The Threat of Securitisation

By Akanksha Munshi-Kurian

Aspirations for a close-knit international community and a globalised, multilateral order have been under siege for some time now. Britain formally exited the European Union in a breath-takingly impulsive display of protectionism in 2017; the US continues to tighten its stances on immigration and excessively militarise its borders; Australia spent more than $4 billion on ‘border protection’ policies in 2018; and India formally closed its borders to Muslim refugees from Afghanistan, Pakistan and Bangladesh last year. Sitting back and waiting for the populist storm to pass is not, evidently, a viable solution.

“Securitisation” refers to the funnelling of certain political discourses into the realm of security. Immigrants and asylum seekers are portrayed as an immediate threat to state security, allowing political leaders to draw normative distinctions of themselves as defenders of their people’s safety, sovereignty, and identity, and ethnic minority immigrants as “the other”. Counterterrorist policy and immigration policy have become increasingly intertwined across the West, and the perceived ‘threat’ of ‘the other’ has catalysed a spread of hate politics and exclusionary political systems. 

As the world’s richest democracies seal their borders and expand their walls, the crushing effects of protectionism on asylum seekers are becoming all the more apparent. 

Towards the end of last year, the US Supreme Court permitted the government to enact statutory bans on the majority of Central Americans seeking asylum in the US. A month earlier, the Trump administration confirmed that they would start detaining asylum-seeking families indefinitely until their cases were decided, despite expert warnings that children could be psychologically damaged through detention and that the policy would circumvent due process obligations.

Across the border in Canada the same year, the government made an amendment to the Immigration and Refugee Protection Act under urgency, deeming refugees ineligible to make a claim if they had already applied in the US, UK, Australia or New Zealand. This was passed to prevent refugees “sort of shopping around and making applications in multiple countries” (a quote from Canada’s Minister of Border Security), perpetuating a falsehood that refugees are actively taking advantage of an excessively free-handed asylum system. 

Closer to home, the Australian onshore immigration detention system was last year declared to be “more and more like prison” and more inhumane than any other similar operation in the West by the Human Rights Commission.

Such actions show a fast backtracking of the West from their international legal obligations. The 1951 Refugee Convention, to which 146 countries are signatories, defines a refugee as anyone who flees their country due to a “well-founded fear of being persecuted for reasons of race, religion, nationality, membership of a particular social group or political opinion.” The convention prohibits governments from sending those seeking asylum back to where they might face danger and bars any form of penalty or punishment against them.

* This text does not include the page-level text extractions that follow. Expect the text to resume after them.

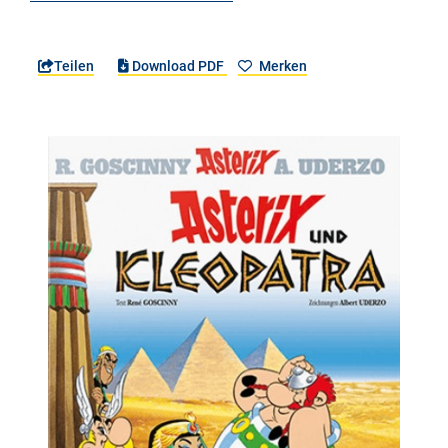
Teilen
Download PDF
Merken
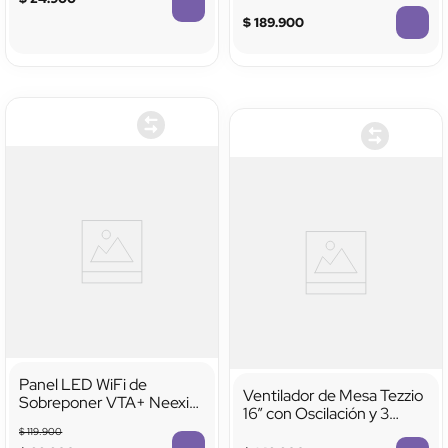
3 Velocidades, Oscilación
Silenciosa
$
189
.
900
TTTTTTTTTTTT
Panel LED WiFi de
Ventilador de Mesa Tezzio
Sobreponer VTA+ Neexi
16” con Oscilación y 3
6.5" 12W CCT
Velocidades
$
119
.
900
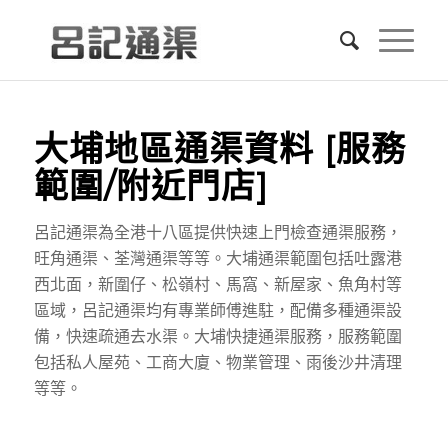
大埔地區通渠資料 [服務
範圍/附近門店]
呂記通渠為全港十八區提供快速上門檢查通渠服務，
旺角通渠、荃灣通渠等等。大埔通渠範圍包括吐露港
西北面，新圍仔、松嶺村、馬窩、新屋家、魚角村等
區域，呂記通渠均有專業師傅進駐，配備多種通渠設
備，快速疏通去水渠。大埔快捷通渠服務，服務範圍
包括私人屋苑、工商大廈、物業管理、雨後沙井清理
等等。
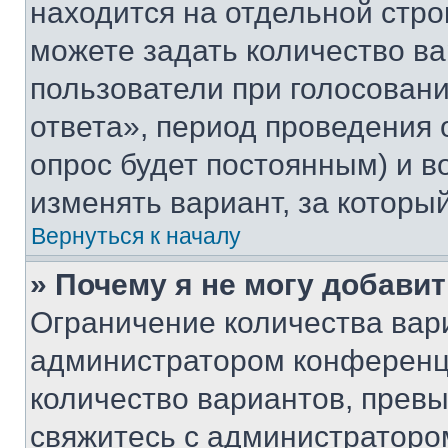
находится на отдельной стро
можете задать количество ва
пользователи при голосован
ответа», период проведения о
опрос будет постоянным) и 
изменять вариант, за которы
Вернуться к началу
» Почему я не могу добави
Ограничение количества вар
администратором конференци
количество вариантов, прев
свяжитесь с администраторо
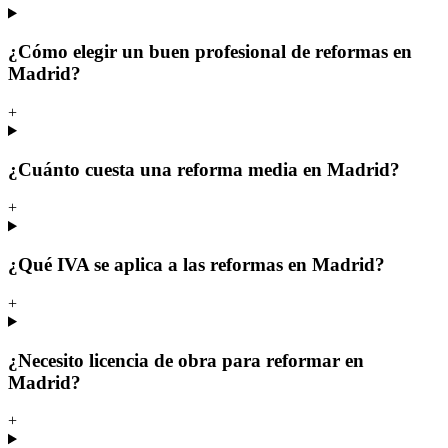
¿Cómo elegir un buen profesional de reformas en
Madrid?
+
¿Cuánto cuesta una reforma media en Madrid?
+
¿Qué IVA se aplica a las reformas en Madrid?
+
¿Necesito licencia de obra para reformar en
Madrid?
+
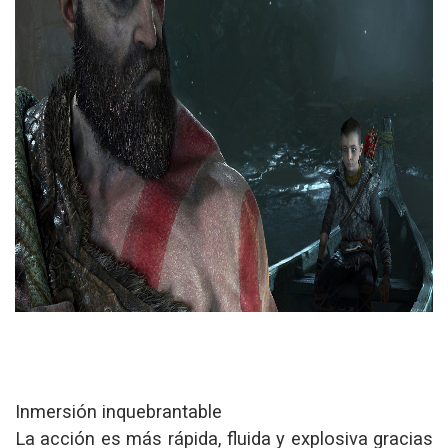
Inmersión inquebrantable
La acción es más rápida, fluida y explosiva gracias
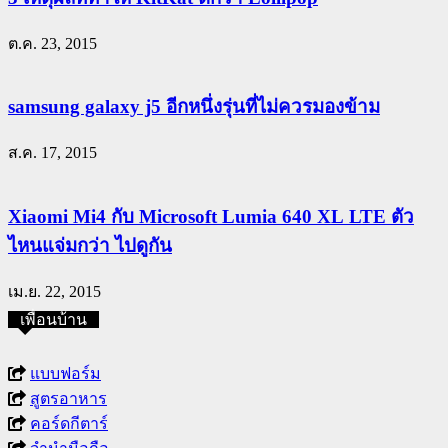
ต.ค. 23, 2015
samsung galaxy j5 อีกหนึ่งรุ่นที่ไม่ควรมองข้าม
ส.ค. 17, 2015
Xiaomi Mi4 กับ Microsoft Lumia 640 XL LTE ตัว
ไหนแจ่มกว่า ไปดูกัน
เม.ย. 22, 2015
เพื่อนบ้าน
แบบฟอร์ม
สูตรอาหาร
คอร์ดกีตาร์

The backtracking from such explicit commitments is normalised through stigmatising rhetoric – in which asylum seekers are often referred to as “shoppers” or “illegal immigrants” by politicians — which eschew the reasons for their asylum in favour of narratives brushed with bigotry and misinformation. Growing xenophobia normalises the hardships of those who have no option but to escape their homelands.

Such labelling legitimises securitisation and encourages policies that obstruct thousands of asylum seekers’ access to fundamental rights and to safety. They also, worryingly, convey populist agendas that adopt Eurocentric national identities, influencing exclusionary immigration politics.

Furthermore, security strategies targeting asylum seekers and refugees – for instance, the discriminatory use of policing – have not only been found to have no effect on public safety but often divert attention away from genuine local social issues. They thus neither provide security for the country nor protect refugees: to the contrary, they foster societal fissures and deepen existing inequalities. 

The international trend of growing securitisation and the extrication of states from their multilateral responsibilities are having devastating consequences for those most vulnerable: the people who have been forced to leave their homes due to circumstances outside of their control. And with more than 70 million displaced people worldwide – a human rights crisis deemed ‘unprecedented’ by the UN High Commissioner for Refugees – the need for inclusive and empathetic policies is all the more pressing. 

Dismantling the misplaced panic and fear around taking in asylum seekers, and centring the focus on those experiences of displaced peoples who are seeking safety instead, is imperative for achieving a safer world. No country can exempt itself from the global table: this crisis is not something that one state can solve alone.